WORK ITEM A:
Decide whether each statement below agrees with the forum thread "Still living with parents?". For each, answer yes or no and quote the exact words of the thread that decide it.
(i) MobiusX will turn 29 in July.
(ii) visualkeirockstar says he is 30.
(iii) epril thinks living on your own for a while is smart.
WORK ITEM B:
In the forum thread "Still living with parents?", how long does MobiusX say he lived by himself?
WORK ITEM C:
Reproduce the part of the forum thread "Still living with parents?" starting with "Anyone 30 or" and going on through "out. I'm 23.".
===== DOCUMENT TEXT =====
# Still living with parents?



## MobiusX

Anyone 30 or older or close to being 30 who still live with their parents? I'm 28, going to be 29 in July, I lived by myself no more than a year. That's it. I can't see myself moving out. It's different in my culture. My uncles and aunts still live with their mom even though some of them are married. My mom talks about me buying a house but that doesn't make sense-- a single guy who owns an entire house, I don't have kids, not married, no gf, nothing, why the hell would I buy a house? Why should I get my own place when I can pay less for rent where I'm living now with my parents and I enjoy my mom's cooking and having her to talk to and seeing her every day. She means a lot to me. I didn't realize this until I got older. If she dies I want to die too.


----------



## visualkeirockstar

That's good. I need to move out. I'm 23.


----------



## epril

I like the idea of families living together if it works for them. I think it's smart to live on your own for awhile to learn how to take care of yourself, but if you are happier with your mom, stay. Financially makes sense too.


----------



## renegade disaster

yes, its never been an ideal situation and right now it seems like moving out is never actually going to happen. even when I was working I was offered no security over my job so I couldn't financially risk getting my own place. its been an absolute pain for god knows how long now, it's doubtful i'm going to get any help from the government till perhaps at least the age of 35 unless I can somehow land myself a really well paid job which doesn't trigger my anxiety...
===== RECORD EXCERPTS =====
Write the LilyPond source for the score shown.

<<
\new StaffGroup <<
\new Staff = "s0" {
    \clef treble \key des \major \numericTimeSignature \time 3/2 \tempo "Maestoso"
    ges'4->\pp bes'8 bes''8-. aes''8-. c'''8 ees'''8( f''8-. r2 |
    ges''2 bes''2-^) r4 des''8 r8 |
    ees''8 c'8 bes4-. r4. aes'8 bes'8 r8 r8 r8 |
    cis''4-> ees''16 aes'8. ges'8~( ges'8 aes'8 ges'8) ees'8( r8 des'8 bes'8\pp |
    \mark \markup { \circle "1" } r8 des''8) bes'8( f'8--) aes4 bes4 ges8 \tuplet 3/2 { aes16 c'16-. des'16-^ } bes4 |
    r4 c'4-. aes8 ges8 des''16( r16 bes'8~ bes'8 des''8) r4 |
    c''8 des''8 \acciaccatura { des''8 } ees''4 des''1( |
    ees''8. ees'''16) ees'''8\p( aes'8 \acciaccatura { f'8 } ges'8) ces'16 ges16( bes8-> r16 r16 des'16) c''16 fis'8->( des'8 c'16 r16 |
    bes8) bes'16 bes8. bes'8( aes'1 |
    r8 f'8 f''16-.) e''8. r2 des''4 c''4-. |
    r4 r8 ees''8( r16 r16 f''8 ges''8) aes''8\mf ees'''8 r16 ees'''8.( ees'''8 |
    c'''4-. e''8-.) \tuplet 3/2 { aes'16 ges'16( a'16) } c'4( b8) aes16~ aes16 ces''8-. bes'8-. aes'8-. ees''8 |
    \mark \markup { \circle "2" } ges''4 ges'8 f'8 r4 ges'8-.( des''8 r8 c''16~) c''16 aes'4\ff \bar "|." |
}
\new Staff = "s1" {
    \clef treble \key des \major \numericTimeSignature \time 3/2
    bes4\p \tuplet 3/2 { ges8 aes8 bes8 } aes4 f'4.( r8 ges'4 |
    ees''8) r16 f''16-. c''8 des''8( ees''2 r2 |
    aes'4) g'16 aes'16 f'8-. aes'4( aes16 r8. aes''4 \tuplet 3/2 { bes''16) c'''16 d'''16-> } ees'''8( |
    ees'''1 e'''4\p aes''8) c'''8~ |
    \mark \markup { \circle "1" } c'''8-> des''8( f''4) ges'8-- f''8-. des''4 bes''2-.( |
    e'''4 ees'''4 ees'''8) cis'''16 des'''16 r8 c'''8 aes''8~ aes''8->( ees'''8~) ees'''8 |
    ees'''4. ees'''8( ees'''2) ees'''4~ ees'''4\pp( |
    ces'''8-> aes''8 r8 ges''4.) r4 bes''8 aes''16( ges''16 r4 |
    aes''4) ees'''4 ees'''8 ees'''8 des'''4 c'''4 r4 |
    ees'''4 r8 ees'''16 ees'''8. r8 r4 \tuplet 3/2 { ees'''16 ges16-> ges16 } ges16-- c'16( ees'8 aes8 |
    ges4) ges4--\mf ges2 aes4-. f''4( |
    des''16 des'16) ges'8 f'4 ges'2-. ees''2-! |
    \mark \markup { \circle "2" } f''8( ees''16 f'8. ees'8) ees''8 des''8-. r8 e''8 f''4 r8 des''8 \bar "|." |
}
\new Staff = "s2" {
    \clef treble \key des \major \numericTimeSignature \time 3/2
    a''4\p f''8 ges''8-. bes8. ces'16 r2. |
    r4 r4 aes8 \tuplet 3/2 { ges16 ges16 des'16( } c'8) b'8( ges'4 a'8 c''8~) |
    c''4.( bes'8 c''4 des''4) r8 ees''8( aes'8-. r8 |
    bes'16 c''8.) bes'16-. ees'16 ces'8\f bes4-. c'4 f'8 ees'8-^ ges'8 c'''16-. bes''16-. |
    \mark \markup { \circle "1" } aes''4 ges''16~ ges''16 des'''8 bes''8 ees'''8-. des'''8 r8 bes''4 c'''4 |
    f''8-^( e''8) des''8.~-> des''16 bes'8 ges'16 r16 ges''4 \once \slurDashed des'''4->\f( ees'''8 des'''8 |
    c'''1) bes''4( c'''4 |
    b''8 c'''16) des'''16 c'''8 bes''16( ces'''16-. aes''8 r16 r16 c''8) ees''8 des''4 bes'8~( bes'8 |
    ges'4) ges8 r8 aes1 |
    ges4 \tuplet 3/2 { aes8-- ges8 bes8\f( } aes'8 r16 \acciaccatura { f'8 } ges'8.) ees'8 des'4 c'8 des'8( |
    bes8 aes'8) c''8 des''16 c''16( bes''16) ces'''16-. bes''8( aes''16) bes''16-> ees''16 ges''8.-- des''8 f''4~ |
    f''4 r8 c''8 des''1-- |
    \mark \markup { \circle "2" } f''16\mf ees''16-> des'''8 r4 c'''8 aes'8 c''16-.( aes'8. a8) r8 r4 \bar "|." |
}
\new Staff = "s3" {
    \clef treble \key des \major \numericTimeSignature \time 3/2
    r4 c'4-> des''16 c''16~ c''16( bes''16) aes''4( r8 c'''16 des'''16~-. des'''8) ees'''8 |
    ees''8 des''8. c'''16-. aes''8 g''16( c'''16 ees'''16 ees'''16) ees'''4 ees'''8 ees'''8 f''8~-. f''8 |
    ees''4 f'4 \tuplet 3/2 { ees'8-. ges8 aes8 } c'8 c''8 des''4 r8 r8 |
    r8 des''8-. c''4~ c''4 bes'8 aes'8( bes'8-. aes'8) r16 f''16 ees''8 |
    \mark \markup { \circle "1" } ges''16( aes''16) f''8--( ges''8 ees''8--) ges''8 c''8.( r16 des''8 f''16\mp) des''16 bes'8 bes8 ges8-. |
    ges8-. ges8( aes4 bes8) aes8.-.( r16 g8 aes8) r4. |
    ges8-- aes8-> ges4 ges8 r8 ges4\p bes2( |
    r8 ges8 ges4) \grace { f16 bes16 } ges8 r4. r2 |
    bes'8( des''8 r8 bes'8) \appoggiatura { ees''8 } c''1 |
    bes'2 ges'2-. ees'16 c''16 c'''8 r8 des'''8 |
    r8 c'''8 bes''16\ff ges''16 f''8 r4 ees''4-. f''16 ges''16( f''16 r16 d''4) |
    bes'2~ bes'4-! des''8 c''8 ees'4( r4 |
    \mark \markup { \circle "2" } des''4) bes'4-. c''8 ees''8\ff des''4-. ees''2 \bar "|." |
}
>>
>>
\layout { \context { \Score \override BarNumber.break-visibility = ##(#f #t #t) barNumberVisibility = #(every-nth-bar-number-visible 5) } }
=====
TASK SOLUTION A:
(i) Yes: "I'm 28, going to be 29 in July"
(ii) No: "I'm 23."
(iii) Yes: "I think it's smart to live on your own for awhile to learn how to take care of yourself"

TASK SOLUTION B:
No more than a year.

TASK SOLUTION C:
Anyone 30 or older or close to being 30 who still live with their parents? I'm 28, going to be 29 in July, I lived by myself no more than a year. That's it. I can't see myself moving out. It's different in my culture. My uncles and aunts still live with their mom even though some of them are married. My mom talks about me buying a house but that doesn't make sense-- a single guy who owns an entire house, I don't have kids, not married, no gf, nothing, why the hell would I buy a house? Why should I get my own place when I can pay less for rent where I'm living now with my parents and I enjoy my mom's cooking and having her to talk to and seeing her every day. She means a lot to me. I didn't realize this until I got older. If she dies I want to die too.


----------



## visualkeirockstar

That's good. I need to move out. I'm 23.